■ Task requirements: The response should be an exact copy of the records, with the pictures removed.

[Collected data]
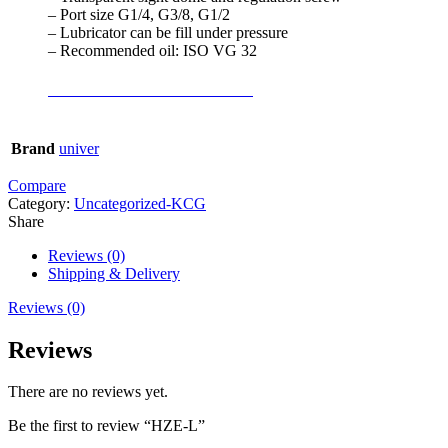
– Port size G1/4, G3/8, G1/2
– Lubricator can be fill under pressure
– Recommended oil: ISO VG 32
TECHNICAL CATALOGUE
Brand
univer
Compare
Category:
Uncategorized-KCG
Share
Reviews (0)
Shipping & Delivery
Reviews (0)
Reviews
There are no reviews yet.
Be the first to review “HZE-L”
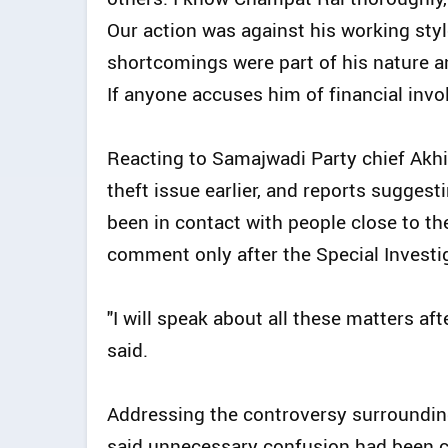
Our action was against his working sty
shortcomings were part of his nature a
If anyone accuses him of financial invol
Reacting to Samajwadi Party chief Akh
theft issue earlier, and reports sugges
been in contact with people close to th
comment only after the Special Investi
"I will speak about all these matters afte
said.
Addressing the controversy surrounding
said unnecessary confusion had been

■ Solution:
– Port size G1/4, G3/8, G1/2
– Lubricator can be fill under pressure
– Recommended oil: ISO VG 32
TECHNICAL CATALOGUE
Brand
univer
Compare
Category:
Uncategorized-KCG
Share
Reviews (0)
Shipping & Delivery
Reviews (0)
Reviews
There are no reviews yet.
Be the first to review “HZE-L”
Our action was against his working sty
shortcomings were part of his nature a
If anyone accuses him of financial invol
Reacting to Samajwadi Party chief Akh
theft issue earlier, and reports sugges
been in contact with people close to th
comment only after the Special Investi
"I will speak about all these matters afte
said.
Addressing the controversy surrounding
said unnecessary confusion had been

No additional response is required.